PROVIDED INFORMATION Start Marker

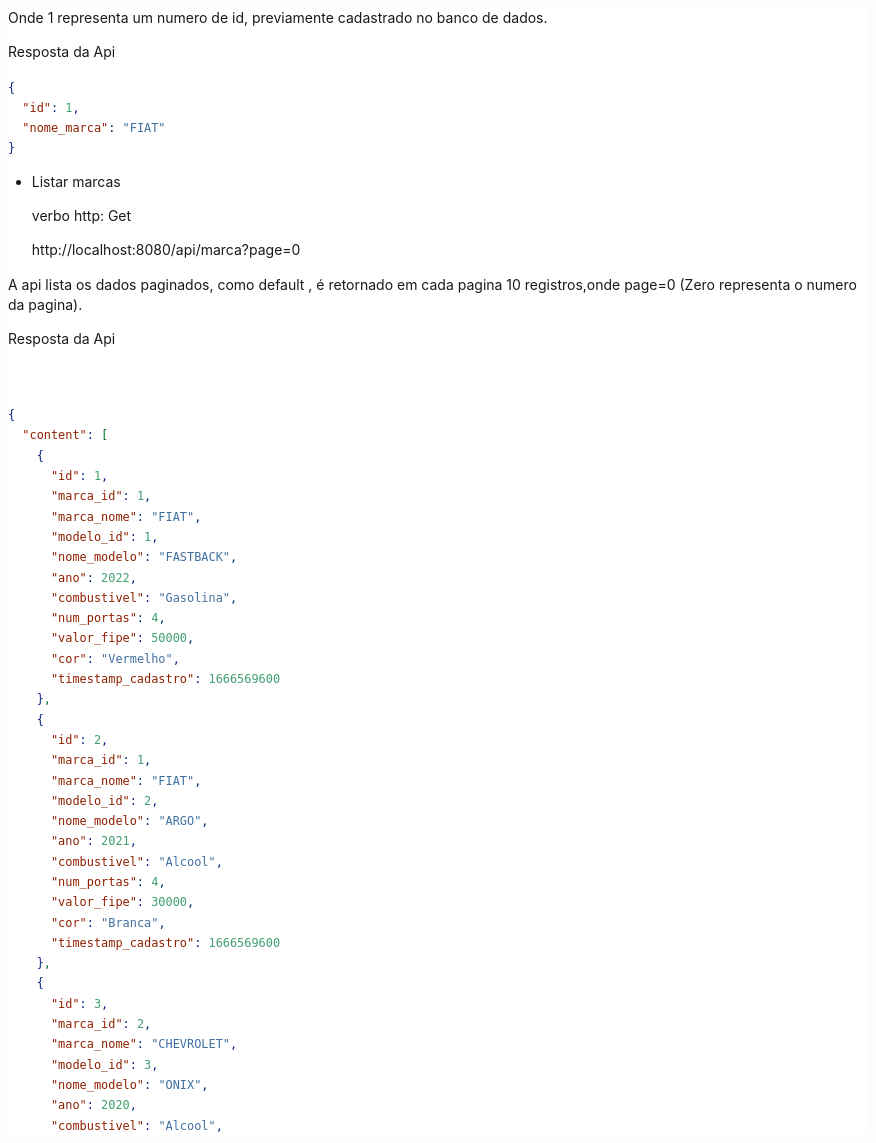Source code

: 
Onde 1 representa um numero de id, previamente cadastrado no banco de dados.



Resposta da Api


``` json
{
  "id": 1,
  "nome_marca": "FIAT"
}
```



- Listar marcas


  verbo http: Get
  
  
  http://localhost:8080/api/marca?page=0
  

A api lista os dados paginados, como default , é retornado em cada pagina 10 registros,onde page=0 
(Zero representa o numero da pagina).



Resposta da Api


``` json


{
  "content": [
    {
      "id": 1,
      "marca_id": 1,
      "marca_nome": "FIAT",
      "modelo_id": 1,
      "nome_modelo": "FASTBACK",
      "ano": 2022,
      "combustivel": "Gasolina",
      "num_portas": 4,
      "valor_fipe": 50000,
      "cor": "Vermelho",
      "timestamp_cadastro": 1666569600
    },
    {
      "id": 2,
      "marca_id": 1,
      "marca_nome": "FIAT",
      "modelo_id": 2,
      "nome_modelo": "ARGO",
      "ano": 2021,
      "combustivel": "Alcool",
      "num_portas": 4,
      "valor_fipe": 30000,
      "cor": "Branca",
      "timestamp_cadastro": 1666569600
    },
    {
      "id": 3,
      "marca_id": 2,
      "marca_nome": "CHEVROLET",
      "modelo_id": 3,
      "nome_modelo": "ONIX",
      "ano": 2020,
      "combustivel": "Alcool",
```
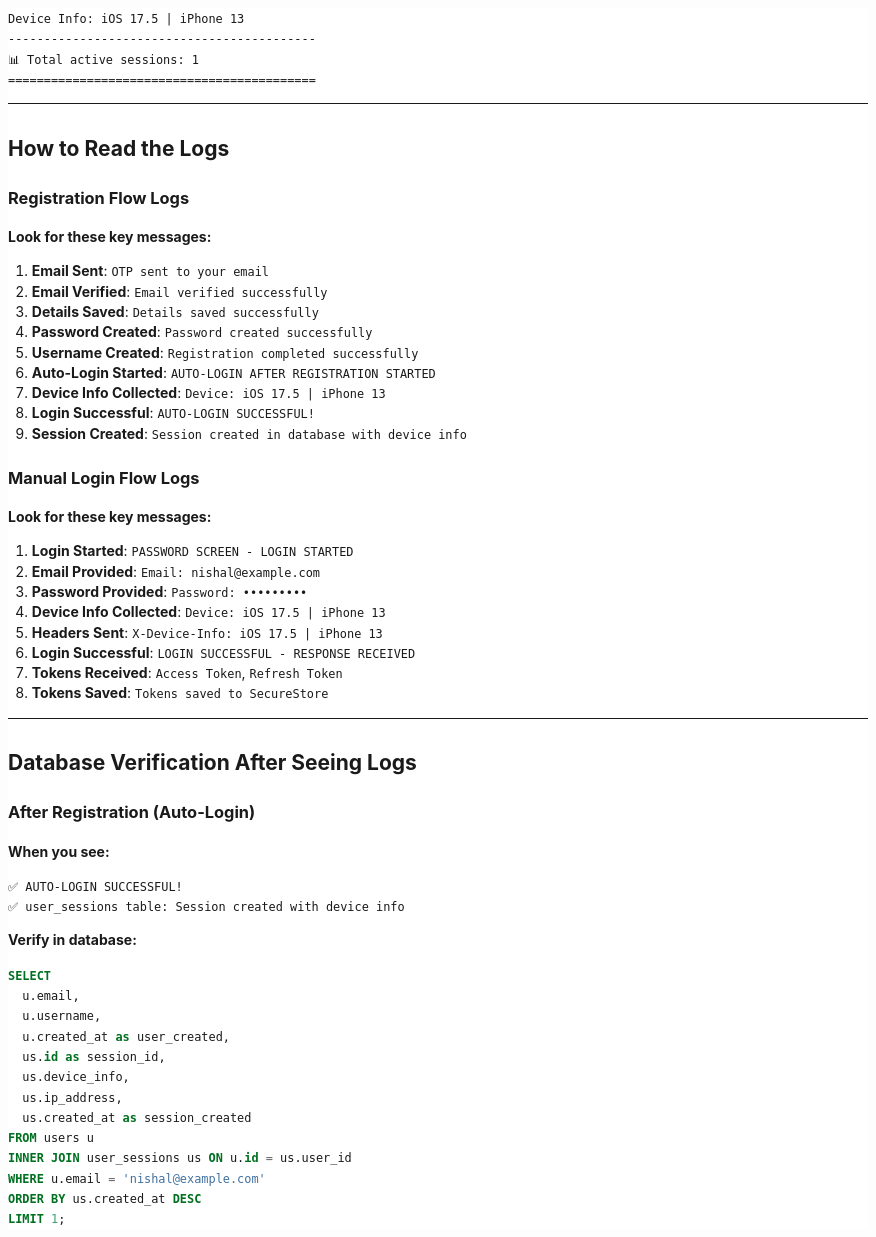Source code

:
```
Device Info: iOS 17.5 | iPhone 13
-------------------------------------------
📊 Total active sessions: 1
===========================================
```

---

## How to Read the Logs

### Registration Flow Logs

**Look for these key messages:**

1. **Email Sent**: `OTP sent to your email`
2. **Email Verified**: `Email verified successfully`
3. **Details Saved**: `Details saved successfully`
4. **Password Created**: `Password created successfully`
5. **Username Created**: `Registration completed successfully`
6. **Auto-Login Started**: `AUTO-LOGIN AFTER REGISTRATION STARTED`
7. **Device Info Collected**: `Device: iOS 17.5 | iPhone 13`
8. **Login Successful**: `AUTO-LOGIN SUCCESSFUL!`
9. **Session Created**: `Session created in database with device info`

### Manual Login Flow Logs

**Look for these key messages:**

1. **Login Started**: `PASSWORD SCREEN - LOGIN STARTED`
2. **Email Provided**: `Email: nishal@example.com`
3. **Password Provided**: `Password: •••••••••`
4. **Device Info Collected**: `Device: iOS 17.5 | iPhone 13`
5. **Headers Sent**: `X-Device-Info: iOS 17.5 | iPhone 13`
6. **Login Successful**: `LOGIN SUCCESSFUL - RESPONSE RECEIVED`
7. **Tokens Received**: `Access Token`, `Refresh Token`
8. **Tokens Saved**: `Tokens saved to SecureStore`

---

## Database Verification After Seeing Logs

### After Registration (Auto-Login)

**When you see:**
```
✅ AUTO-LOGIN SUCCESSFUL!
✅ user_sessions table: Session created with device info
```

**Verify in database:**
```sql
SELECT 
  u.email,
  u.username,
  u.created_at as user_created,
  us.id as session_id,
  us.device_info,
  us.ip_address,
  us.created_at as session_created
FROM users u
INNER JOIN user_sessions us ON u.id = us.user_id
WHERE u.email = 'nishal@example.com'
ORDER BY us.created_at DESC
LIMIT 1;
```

PROVIDED INFORMATION End Marker

Your reply should be one number: how many lines in the listing hold the word "Started".

→ ANSWER BOX
2